→ WHAT YOU NEED TO DO
Return the lines below that contain "camera".
::: DATA EXCERPTS :::
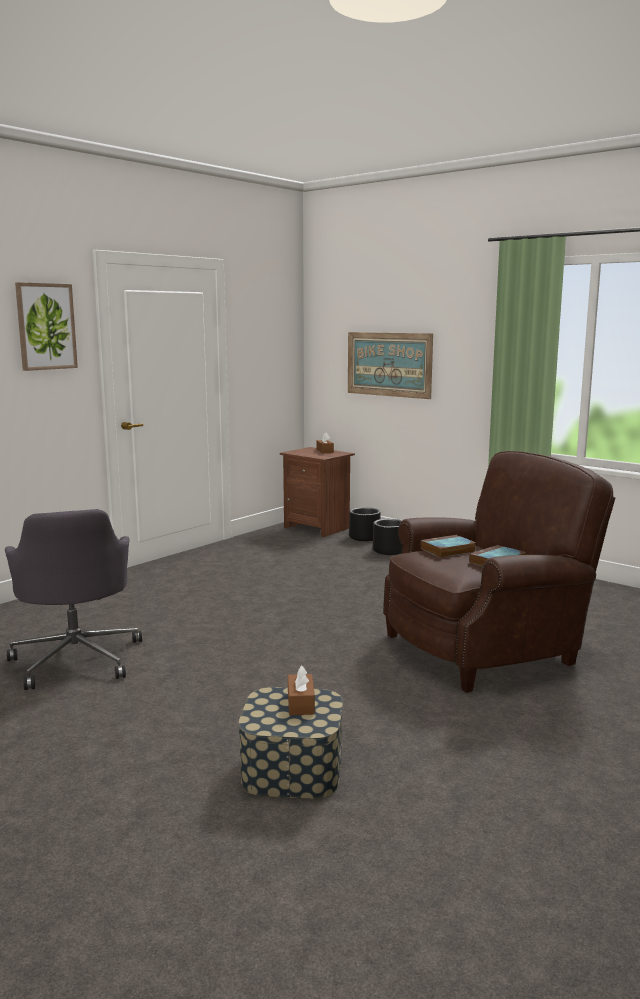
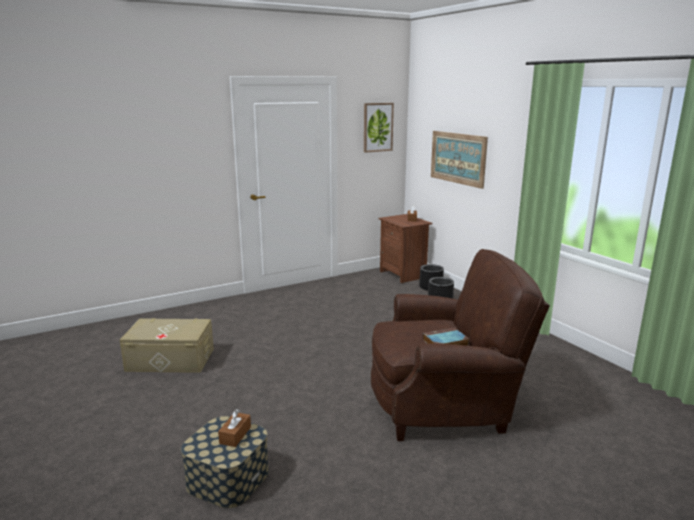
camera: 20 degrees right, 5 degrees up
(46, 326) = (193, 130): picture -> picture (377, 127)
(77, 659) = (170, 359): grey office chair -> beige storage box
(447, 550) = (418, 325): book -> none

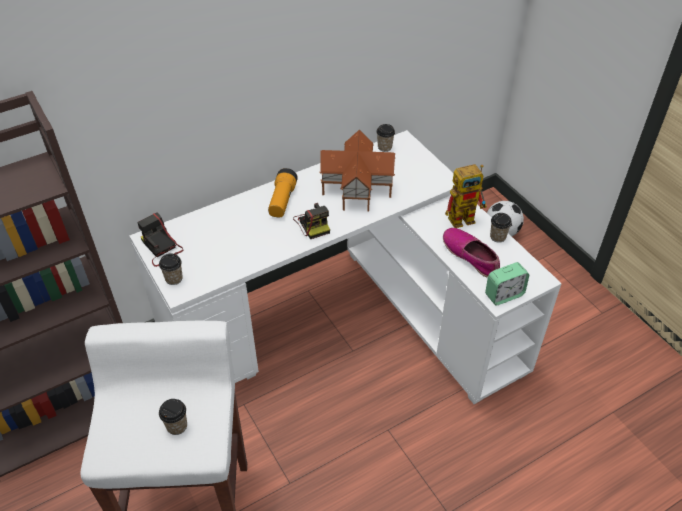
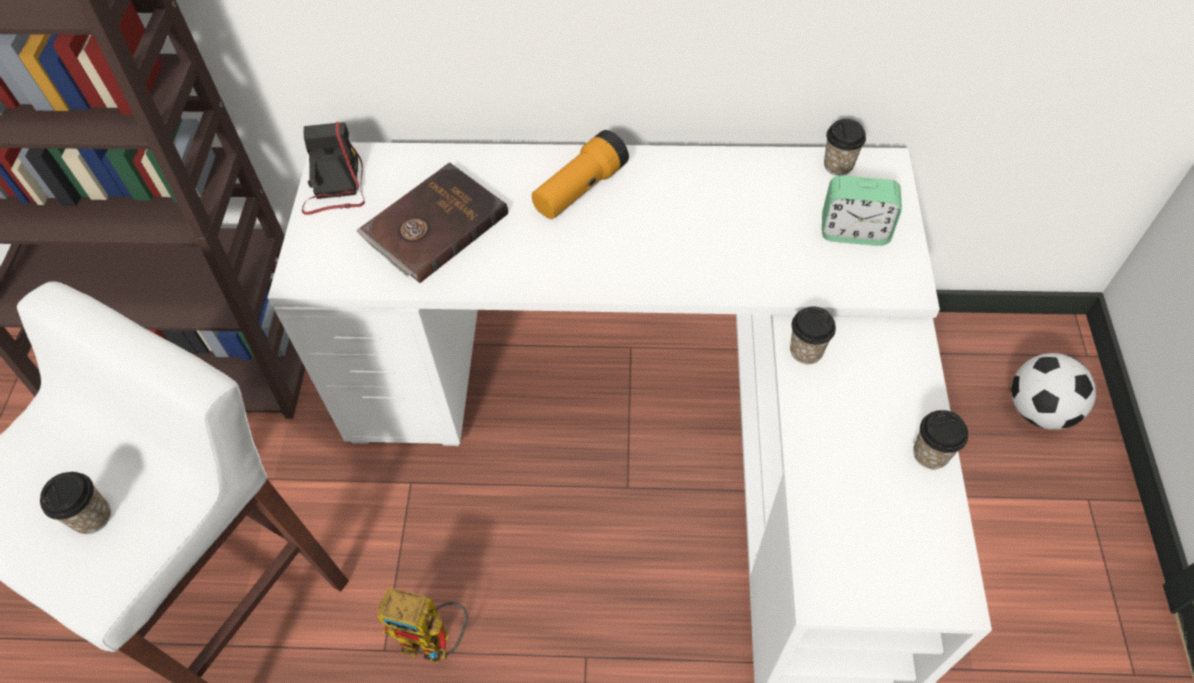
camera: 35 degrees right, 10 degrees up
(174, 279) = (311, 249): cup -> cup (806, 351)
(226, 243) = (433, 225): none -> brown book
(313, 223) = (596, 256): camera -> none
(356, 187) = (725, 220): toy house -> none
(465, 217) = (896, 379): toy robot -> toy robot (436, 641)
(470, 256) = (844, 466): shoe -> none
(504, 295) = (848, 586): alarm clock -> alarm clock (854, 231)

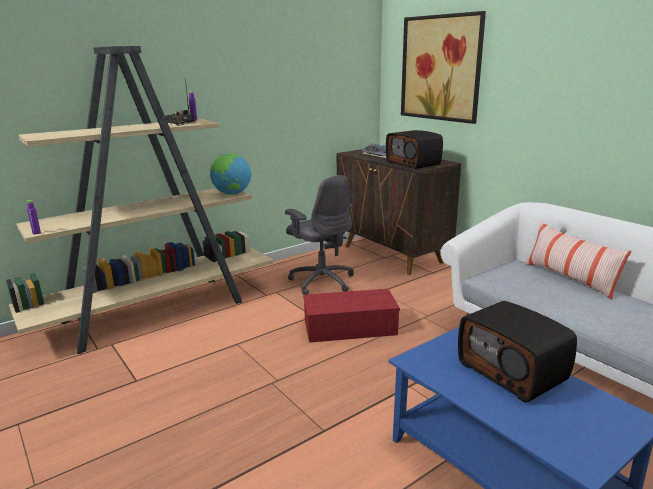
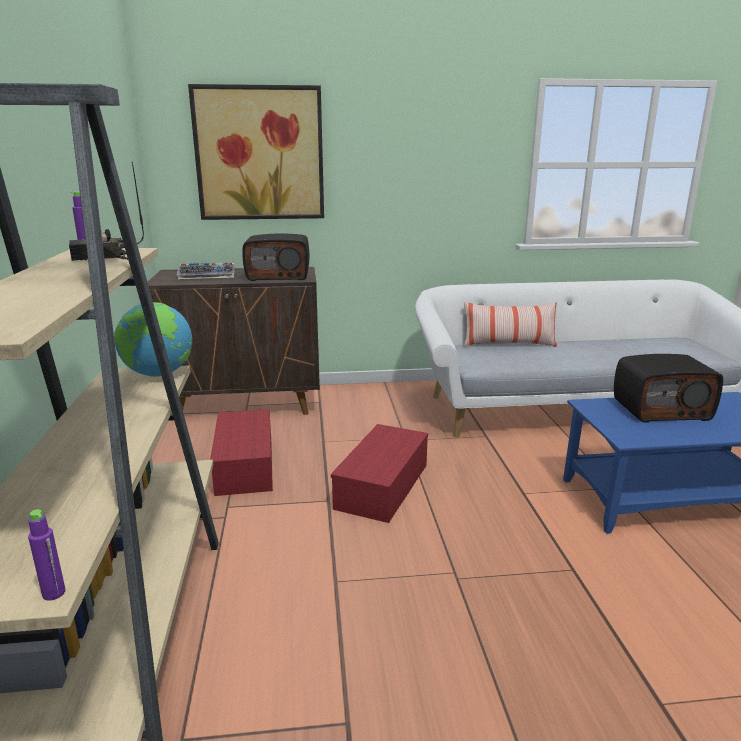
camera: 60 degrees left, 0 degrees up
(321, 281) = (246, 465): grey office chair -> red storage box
:::
→ RESPONSE
camera: 20 degrees right, 5 degrees up
camera: 35 degrees right, 10 degrees up
(313, 223) = (596, 256): camera -> none
camera: 60 degrees left, 0 degrees up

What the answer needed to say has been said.